Community Board 12 voted in favor of allowing a fitness company to open a gym in downtown Jamaica at its June 20 meeting. The decision was held over from last month with members wanting a guarantee that job priority would be given to district residents. That idea was dropped.
Blink Fitness is seeking a variance to allow a gym to be constructed within portions of an existing building at 163-02 Jamaica Ave. Todd Dale, the zoning lawyer representing the company, said at the May 16 CB 12 meeting that it doesn’t have a hiring plan in place, because it is too early in the process.
When pressed on how Blink typically hires employees at new locations, Dale said it is by posting an announcement on the company’s website, advertising in area newspapers and hanging fliers in the surrounding community. But residents were not satisfied with that answer and the board tabled the vote.
Cardinal Sandiford, the chairman of the Land Use Committee, said at the June 20 meeting that it had recently received correspondence from Blink stating that the company would try to hire as many people as it could within a five-mile area of the location. The application passed by a vote of 33-0 with 17 absent.
“I would like to remind people that as a city agency we cannot dictate hiring practices, but as a community you can pursue it, because I know there were a lot of problems about it the last time,” Sandiford said, referring to the opposition at last month’s meeting.
Also at the meeting, Herve Carrie of the city’s Department of Design and Construction and Robert White, an engineering consultant with the Manhattan-based firm AKRF, made a presentation regarding the DDC’s application to widen a portion of 142nd Street south of 135th Avenue for safety reasons.
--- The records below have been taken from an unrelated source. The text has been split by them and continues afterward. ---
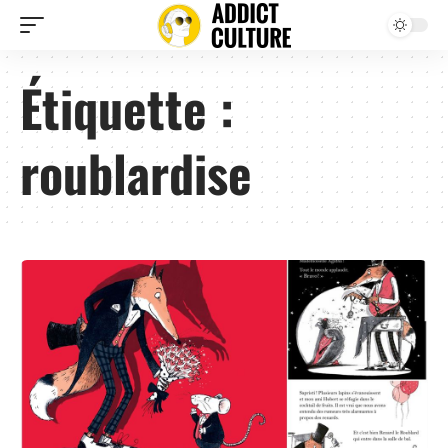
Étiquette :
roublardise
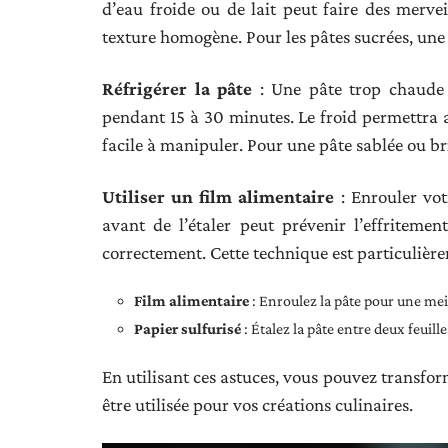
d’eau froide ou de lait peut faire des merve
texture homogène. Pour les pâtes sucrées, une 
Réfrigérer la pâte
: Une pâte trop chaude 
pendant 15 à 30 minutes. Le froid permettra au
facile à manipuler. Pour une pâte sablée ou br
Utiliser un film alimentaire
: Enrouler vot
avant de l’étaler peut prévenir l’effritement
correctement. Cette technique est particulière
Film alimentaire
: Enroulez la pâte pour une mei
Papier sulfurisé
: Étalez la pâte entre deux feuille
En utilisant ces astuces, vous pouvez transfor
être utilisée pour vos créations culinaires.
If the application were to be approved by the Department of City Planning, the city would acquire a triangular vacant lot, which would allow it to correct the alignment problem, and would complete a capital project to improve the intersection.
“If any of you live out there, there was a capital project that was initiated there and was completed, and this portion or segment of the project wasn’t part of that because the city didn’t own the property and the road wasn’t correctly aligned,” White explained. “So, this process will hopefully expedite that.”
Sandiford said his committee supported the plan because of safety concerns, since it is a relatively high traffic area, but was wary that as with all city projects it would take longer than expected. The application passed by a vote of 31-1 with one abstention.
The third application was to extend the building permit, which had lapsed, for a construction at 178-06 90 Ave. in Jamaica. Sandiford said the project has been in the works for five years, and that the owner had only managed to successfully complete the foundation. He also said the owner has made attempts to sell or lease the property and failed. The Land Use Committee’s recommendation was to turn down the application.
The fourth application was to build a four-story building with a cellar at 146-01 105 Ave. in Jamaica, which requires a variance because it does not meet the city’s side yard requirements. Sandiford’s committee recommended that it not be approved. “We have too many people coming into our community, abusing laws — and this is one of those cases,” he said. “When they are purchasing a property, they know there are regulations against it, but they still try to bypass the rules.”
CB 12 did not vote on the third and fourth applications, because neither the property owner nor a representative attended to make a presentation or answer questions.